With the US economy in doldrums, regulators have shuttered five more banks in Florida, Michigan and Georgia, bringing to 39 the total number of bank failures in 2011.
US authorities on Friday shut down two Georgia banks, two Florida banks and one Michigan bank, as piles of bad debt and soaring loans continue to nibble away at Americans’ sense of an early economic recovery from recession, Reuters reported Saturday.
In the latest bank foreclosures in the US state of Georgia, the Federal Deposit Insurance Corp. took over First Choice Community Bank of Dallas with $308.5 million in assets and Park Avenue Bank, based in Valdosta with $953.3 million in assets.
The agency also decided to announce the closure of Community Central Bank in Mount Clemens, Michigan, with $476.3 million in assets.

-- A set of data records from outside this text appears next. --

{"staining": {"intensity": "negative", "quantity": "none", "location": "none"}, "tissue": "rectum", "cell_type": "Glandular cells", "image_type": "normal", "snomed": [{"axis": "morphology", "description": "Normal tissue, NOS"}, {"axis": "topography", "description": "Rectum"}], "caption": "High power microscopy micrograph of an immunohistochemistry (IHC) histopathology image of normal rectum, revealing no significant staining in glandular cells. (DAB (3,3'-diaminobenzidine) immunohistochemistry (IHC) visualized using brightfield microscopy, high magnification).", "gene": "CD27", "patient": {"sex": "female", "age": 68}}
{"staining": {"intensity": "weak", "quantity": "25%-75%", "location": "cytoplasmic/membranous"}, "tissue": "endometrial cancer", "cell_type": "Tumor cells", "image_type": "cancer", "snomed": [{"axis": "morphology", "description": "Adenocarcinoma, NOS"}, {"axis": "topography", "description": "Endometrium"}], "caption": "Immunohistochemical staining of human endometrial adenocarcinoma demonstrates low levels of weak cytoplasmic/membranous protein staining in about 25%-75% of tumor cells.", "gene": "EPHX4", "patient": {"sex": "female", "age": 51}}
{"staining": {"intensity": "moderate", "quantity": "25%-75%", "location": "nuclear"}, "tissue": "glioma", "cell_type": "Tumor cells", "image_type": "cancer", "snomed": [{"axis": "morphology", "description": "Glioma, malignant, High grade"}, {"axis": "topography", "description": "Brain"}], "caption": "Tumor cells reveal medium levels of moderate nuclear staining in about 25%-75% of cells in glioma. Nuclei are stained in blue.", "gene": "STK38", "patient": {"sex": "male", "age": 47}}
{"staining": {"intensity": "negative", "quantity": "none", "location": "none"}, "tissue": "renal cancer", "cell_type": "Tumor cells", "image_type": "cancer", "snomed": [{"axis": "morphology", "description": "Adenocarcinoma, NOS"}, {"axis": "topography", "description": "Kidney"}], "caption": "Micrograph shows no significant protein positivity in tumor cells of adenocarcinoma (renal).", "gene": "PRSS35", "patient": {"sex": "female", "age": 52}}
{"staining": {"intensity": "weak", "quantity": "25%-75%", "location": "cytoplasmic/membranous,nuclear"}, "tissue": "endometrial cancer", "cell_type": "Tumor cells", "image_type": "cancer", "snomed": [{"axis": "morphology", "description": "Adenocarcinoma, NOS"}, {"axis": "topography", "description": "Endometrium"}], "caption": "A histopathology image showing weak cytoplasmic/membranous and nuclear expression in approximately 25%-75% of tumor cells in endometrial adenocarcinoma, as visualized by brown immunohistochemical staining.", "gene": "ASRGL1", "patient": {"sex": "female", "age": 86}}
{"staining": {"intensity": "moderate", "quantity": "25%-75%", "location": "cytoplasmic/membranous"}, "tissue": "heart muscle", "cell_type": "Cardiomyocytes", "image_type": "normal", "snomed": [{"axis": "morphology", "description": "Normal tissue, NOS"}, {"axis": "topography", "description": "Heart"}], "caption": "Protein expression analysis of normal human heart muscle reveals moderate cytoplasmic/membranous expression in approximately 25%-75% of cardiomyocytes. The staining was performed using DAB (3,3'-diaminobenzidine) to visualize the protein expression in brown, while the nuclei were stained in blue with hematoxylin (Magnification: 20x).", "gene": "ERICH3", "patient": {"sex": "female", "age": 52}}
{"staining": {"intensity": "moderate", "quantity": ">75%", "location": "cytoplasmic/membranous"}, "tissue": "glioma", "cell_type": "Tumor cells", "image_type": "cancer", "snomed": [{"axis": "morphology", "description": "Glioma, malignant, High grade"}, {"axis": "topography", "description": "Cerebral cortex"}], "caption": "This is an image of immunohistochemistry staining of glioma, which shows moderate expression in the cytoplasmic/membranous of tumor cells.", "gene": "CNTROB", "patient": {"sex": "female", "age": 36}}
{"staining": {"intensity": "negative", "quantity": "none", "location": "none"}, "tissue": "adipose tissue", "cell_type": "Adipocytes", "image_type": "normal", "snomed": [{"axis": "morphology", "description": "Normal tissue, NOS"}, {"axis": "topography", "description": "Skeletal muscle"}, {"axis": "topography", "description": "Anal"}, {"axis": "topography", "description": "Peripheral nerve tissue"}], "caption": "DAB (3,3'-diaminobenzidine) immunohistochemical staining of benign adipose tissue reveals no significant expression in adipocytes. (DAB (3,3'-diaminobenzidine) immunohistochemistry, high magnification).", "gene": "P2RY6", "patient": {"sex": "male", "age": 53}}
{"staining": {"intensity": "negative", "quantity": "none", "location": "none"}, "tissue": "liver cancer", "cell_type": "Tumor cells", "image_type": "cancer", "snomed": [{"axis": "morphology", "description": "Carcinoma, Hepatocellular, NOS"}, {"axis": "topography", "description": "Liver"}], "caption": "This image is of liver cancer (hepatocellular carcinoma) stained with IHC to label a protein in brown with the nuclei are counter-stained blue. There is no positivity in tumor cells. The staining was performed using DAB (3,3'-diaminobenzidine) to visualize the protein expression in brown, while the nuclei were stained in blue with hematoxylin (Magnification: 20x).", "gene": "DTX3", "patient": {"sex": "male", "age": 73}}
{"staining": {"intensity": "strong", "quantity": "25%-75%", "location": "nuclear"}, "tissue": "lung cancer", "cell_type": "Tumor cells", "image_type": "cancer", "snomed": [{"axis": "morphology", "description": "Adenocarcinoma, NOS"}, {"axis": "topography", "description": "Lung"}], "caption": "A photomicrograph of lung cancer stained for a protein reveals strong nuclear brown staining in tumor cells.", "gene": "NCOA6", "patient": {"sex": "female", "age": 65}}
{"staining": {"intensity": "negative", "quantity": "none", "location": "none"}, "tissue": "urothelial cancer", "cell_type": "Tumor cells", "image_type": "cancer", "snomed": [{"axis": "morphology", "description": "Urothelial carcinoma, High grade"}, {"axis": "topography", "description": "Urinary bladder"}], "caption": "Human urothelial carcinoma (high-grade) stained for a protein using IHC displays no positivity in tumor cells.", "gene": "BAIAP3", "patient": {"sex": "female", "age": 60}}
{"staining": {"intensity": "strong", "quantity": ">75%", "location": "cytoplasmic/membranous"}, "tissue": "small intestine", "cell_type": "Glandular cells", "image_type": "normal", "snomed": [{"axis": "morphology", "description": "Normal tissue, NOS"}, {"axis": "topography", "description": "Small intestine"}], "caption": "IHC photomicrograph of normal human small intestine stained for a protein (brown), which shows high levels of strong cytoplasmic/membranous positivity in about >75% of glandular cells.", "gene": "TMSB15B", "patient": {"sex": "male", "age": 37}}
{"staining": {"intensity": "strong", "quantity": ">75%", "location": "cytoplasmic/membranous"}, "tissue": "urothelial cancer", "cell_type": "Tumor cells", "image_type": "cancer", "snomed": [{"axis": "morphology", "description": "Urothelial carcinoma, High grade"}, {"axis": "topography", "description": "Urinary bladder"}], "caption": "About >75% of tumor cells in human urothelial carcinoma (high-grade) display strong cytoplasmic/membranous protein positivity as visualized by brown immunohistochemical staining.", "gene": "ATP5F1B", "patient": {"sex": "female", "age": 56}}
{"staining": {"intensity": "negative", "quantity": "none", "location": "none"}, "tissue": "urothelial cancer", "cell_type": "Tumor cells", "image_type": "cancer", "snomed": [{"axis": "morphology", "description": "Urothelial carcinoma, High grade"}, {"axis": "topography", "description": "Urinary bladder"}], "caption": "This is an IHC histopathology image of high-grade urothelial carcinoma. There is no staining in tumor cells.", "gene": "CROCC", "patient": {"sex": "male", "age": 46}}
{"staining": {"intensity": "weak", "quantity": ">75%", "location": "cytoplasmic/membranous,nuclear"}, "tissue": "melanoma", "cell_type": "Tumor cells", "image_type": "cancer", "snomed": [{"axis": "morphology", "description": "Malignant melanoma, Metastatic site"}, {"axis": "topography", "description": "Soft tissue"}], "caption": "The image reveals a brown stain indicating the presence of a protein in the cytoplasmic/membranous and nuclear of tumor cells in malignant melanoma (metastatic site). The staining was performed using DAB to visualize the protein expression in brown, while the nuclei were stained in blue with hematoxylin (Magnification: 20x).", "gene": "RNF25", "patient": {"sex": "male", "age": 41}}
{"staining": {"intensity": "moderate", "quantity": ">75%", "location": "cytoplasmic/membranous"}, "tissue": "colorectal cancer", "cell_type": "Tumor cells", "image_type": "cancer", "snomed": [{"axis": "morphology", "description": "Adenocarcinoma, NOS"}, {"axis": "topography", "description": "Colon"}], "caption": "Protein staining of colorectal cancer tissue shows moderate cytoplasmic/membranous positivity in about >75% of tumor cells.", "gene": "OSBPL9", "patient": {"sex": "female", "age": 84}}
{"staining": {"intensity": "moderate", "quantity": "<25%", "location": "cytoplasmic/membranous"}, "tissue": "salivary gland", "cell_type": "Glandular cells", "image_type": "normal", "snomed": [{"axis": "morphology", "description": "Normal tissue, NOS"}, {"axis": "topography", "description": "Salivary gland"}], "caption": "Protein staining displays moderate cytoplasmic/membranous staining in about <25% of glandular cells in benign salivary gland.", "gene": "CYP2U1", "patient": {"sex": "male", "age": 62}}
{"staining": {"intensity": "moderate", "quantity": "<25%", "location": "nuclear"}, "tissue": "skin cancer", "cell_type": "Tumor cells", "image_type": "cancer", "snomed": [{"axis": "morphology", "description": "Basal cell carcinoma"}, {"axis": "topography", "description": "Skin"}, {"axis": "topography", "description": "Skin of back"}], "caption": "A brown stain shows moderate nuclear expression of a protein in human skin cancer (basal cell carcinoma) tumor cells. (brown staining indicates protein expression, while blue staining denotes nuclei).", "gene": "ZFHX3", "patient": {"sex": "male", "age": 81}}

In Florida, Cortez Community Bank of Brooksville, which had total assets of $70.9 million and total deposits of $61.4 million and First National Bank of Central Florida, based in Winter Park with $352 million in assets were shuttered by US banking regulators.
The failure of First National Bank of Central Florida is expected to cost the deposit insurance fund $42.9 million, while the closure of Cortez Community Bank is expected to cost $18.6 million.
Furthermore, the failures of First Choice Community Bank, Park Avenue Bank and Community Central Bank have been estimated to cost the deposit insurance fund some $92.4 million, $306.1 million and $183.2 million respectively.
In 2010, 157 banks with total assets of $92 billion caved in compared to 140 banks failing in 2009 with total assets of $169.7 billion.
Florida and Georgia have been the hardest-hit states for bank failures. Twenty nine banks were closed down in Florida last year and 16 in Georgia.